Task item: Please restate word for word the lines of the entries below from the one with "neck: (610, 142)" to the one with "nose: (319, 207)", inclusive, and leave out every picture.

Images with pose keypoints:
****************

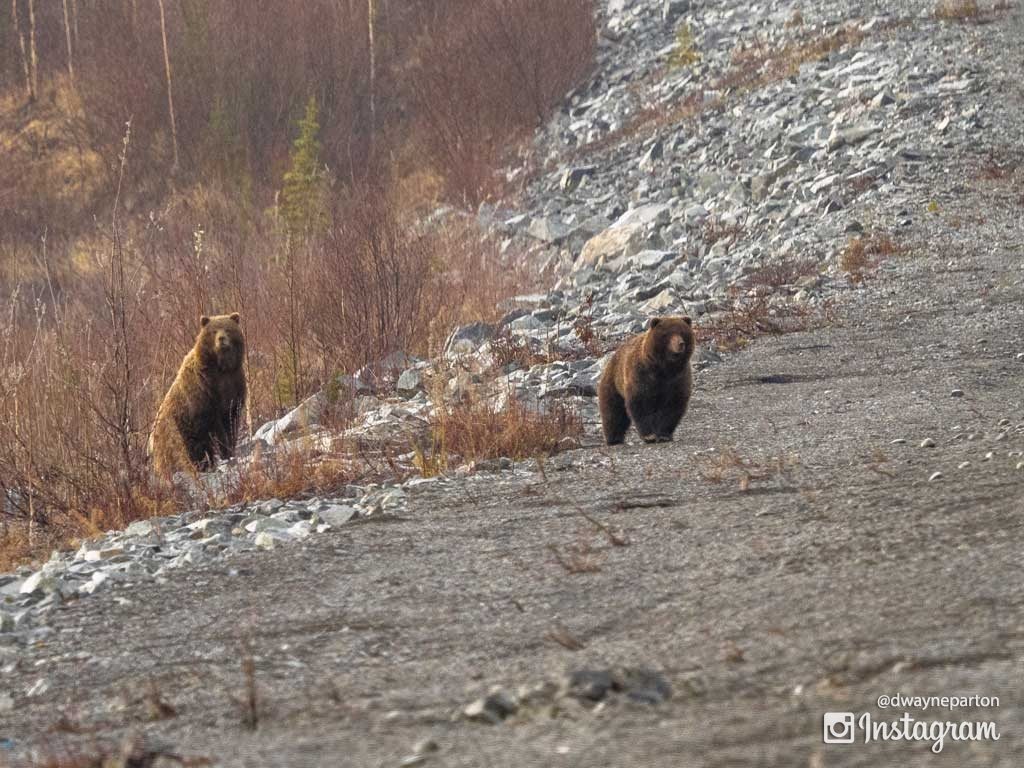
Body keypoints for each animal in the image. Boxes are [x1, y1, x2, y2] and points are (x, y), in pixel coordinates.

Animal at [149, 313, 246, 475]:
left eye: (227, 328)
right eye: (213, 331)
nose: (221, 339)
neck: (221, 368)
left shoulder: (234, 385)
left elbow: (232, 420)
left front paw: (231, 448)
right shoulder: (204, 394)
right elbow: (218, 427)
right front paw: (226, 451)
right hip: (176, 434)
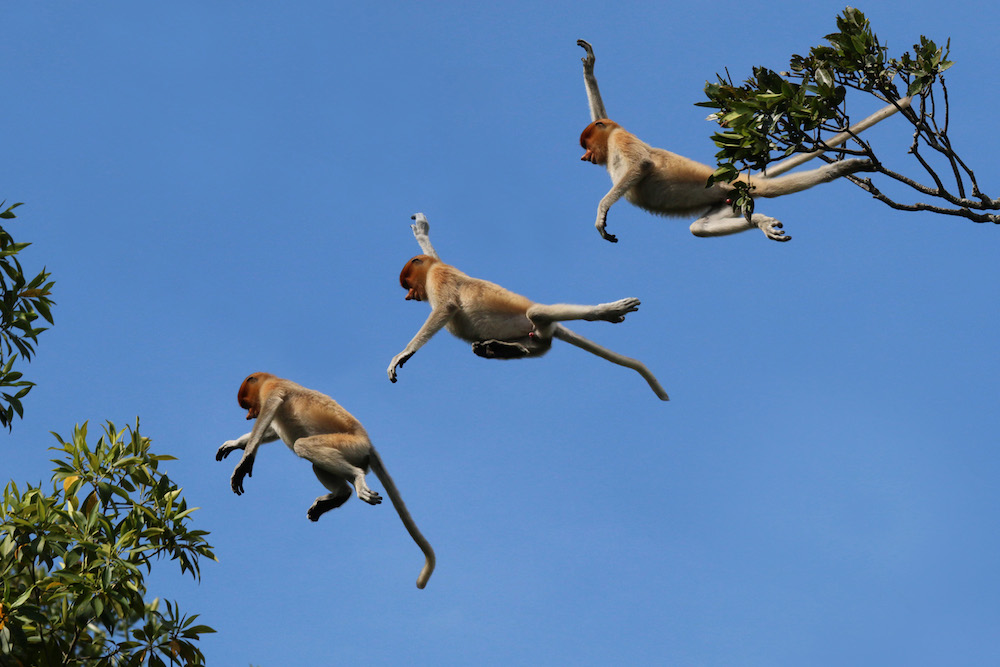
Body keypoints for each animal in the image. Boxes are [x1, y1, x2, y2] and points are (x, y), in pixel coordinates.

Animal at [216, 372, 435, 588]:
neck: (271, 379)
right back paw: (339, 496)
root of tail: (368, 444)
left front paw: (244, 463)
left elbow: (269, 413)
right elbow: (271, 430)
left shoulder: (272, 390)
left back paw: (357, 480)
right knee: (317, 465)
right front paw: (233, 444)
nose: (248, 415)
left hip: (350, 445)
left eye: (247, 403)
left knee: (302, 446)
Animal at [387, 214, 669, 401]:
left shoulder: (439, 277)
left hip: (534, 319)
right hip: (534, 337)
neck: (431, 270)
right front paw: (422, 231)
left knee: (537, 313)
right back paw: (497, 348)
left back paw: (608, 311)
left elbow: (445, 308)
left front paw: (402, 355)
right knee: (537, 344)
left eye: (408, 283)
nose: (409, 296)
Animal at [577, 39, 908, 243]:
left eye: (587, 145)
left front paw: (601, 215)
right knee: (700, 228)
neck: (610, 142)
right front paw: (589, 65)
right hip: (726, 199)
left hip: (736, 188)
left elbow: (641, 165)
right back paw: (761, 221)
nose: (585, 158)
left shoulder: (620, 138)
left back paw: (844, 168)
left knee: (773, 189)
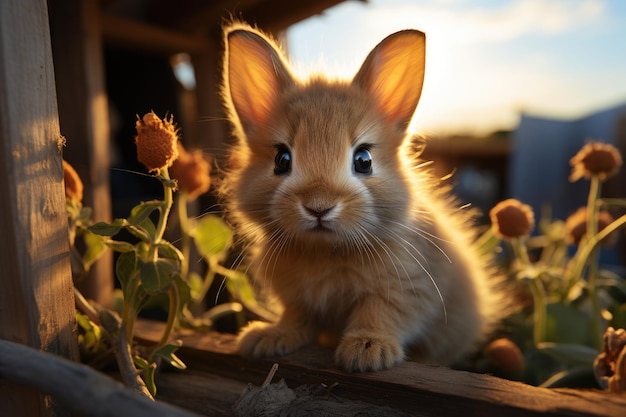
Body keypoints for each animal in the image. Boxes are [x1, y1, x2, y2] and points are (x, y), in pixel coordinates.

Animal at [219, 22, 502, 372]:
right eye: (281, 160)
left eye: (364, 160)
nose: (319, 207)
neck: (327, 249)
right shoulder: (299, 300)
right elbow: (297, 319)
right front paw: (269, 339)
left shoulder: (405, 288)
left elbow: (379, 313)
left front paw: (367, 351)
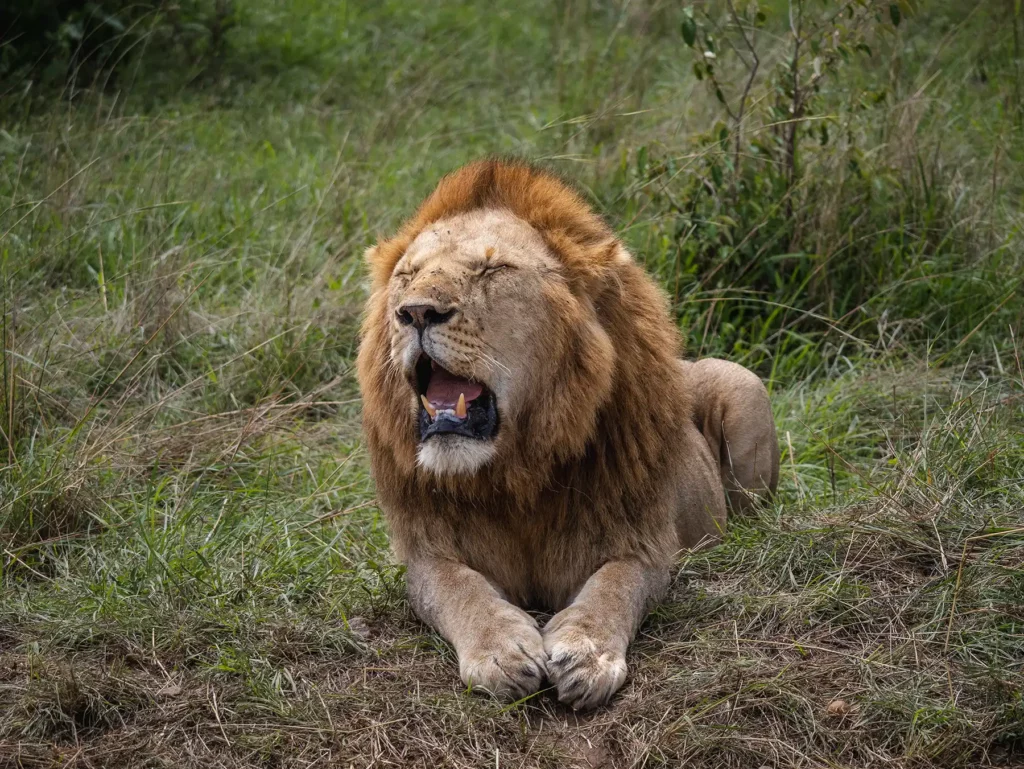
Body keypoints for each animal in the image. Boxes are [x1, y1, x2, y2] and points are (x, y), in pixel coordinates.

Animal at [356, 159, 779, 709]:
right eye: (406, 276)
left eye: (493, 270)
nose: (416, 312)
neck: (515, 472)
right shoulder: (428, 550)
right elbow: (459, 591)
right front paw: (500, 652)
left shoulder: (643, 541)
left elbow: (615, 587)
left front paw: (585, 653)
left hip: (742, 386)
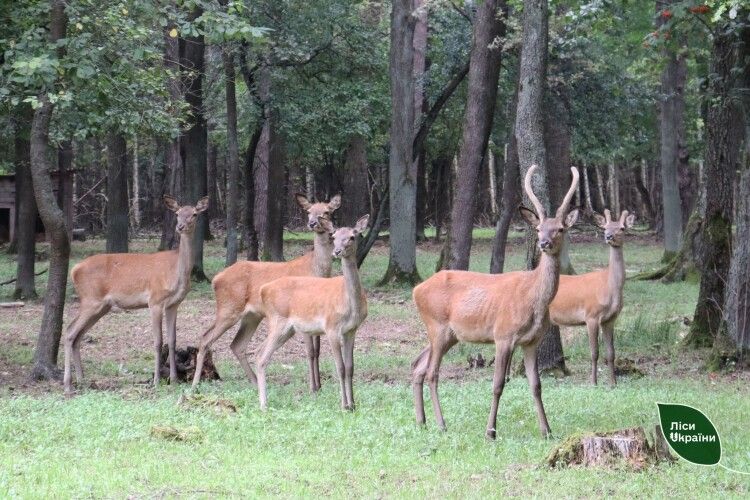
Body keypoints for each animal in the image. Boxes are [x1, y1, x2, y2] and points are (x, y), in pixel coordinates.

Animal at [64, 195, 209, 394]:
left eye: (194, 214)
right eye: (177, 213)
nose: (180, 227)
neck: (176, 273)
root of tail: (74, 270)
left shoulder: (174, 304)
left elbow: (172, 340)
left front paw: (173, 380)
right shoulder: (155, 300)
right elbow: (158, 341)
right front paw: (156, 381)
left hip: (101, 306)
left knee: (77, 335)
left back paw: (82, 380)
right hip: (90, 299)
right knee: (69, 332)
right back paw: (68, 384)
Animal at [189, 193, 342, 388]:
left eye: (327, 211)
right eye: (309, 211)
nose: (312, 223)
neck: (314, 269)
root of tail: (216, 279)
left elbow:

****************

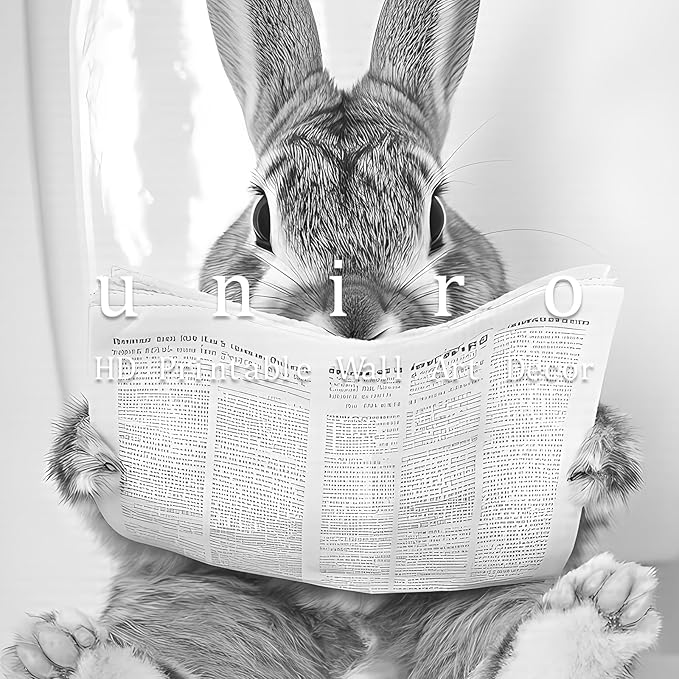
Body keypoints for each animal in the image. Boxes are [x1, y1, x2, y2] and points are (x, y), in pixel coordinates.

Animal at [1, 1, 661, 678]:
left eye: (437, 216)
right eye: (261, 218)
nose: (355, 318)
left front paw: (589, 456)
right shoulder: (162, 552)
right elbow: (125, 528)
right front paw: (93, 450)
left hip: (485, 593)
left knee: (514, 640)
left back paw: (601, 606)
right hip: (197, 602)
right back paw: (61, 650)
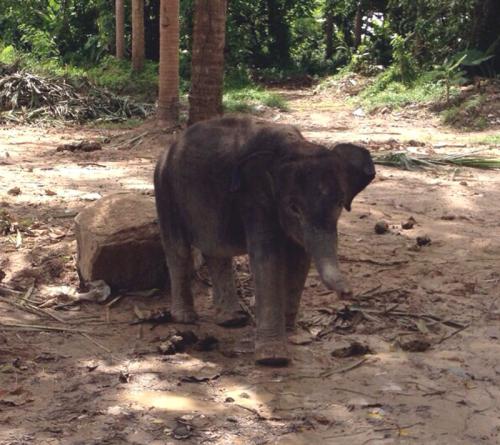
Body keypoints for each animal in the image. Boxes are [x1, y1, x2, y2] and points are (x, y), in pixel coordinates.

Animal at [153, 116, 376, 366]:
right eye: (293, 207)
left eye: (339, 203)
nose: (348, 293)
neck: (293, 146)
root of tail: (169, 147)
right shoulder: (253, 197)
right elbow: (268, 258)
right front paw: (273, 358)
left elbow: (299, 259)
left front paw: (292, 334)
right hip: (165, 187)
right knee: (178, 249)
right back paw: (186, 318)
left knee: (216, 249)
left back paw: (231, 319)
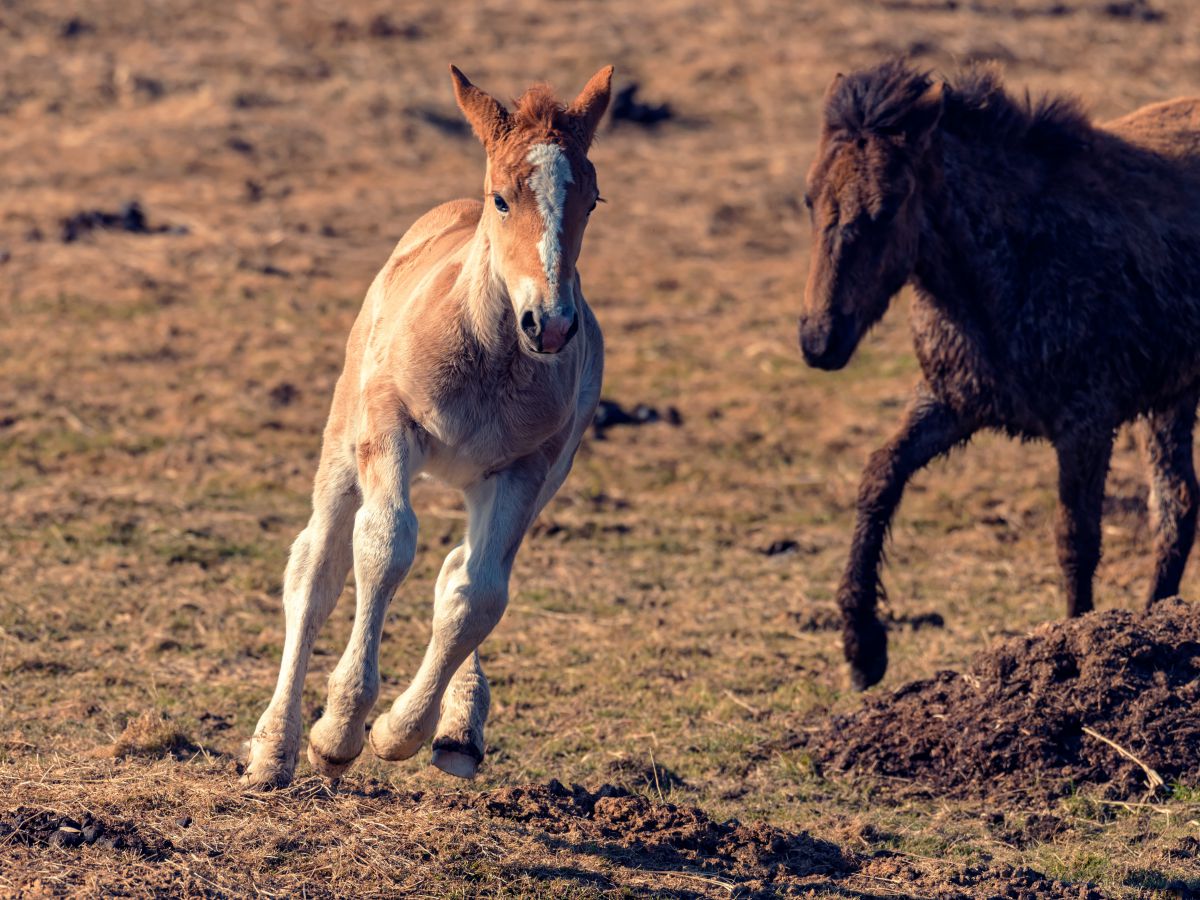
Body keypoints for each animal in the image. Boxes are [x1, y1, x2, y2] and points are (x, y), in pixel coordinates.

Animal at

****************

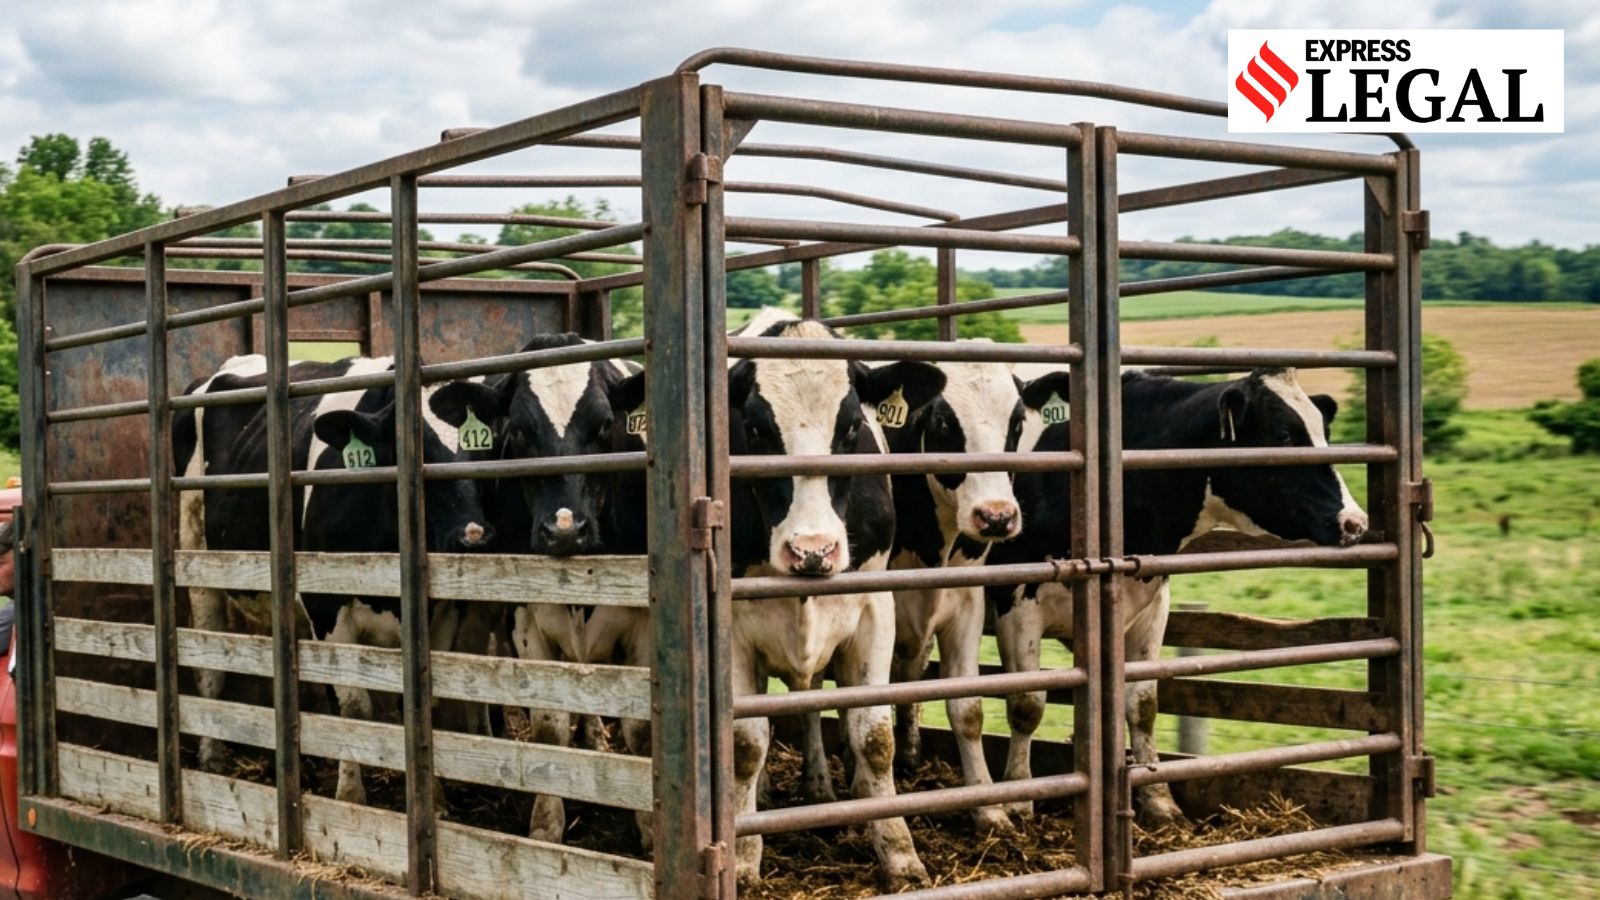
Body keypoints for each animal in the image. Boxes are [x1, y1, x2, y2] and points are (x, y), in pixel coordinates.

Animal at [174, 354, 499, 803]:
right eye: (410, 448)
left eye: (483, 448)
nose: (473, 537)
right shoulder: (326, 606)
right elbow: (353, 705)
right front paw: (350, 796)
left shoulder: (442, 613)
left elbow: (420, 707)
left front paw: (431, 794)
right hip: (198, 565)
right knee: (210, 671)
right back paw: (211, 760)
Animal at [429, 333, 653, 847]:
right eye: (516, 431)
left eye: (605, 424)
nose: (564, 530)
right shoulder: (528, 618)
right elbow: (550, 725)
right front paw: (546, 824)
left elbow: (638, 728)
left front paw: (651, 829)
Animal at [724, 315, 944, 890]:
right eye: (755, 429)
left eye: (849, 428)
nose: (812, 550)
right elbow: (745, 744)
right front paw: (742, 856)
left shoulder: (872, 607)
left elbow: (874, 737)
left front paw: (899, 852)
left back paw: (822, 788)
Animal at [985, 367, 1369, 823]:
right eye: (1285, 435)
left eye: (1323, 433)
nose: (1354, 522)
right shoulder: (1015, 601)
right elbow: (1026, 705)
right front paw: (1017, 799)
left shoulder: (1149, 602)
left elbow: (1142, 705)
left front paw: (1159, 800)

****************

Answer space:
neck: (610, 142)
right front paw: (589, 65)
right hip: (726, 199)
left hip: (736, 188)
left elbow: (641, 165)
right back paw: (761, 221)
nose: (585, 158)
left shoulder: (620, 138)
left back paw: (844, 168)
left knee: (773, 189)
Body keypoints for each animal in the image. Boxes are [x1, y1, x2, y2] and points are (x, y), in pixel coordinates.

Animal at [219, 22, 502, 372]:
right eye: (281, 160)
left eye: (364, 160)
nose: (319, 207)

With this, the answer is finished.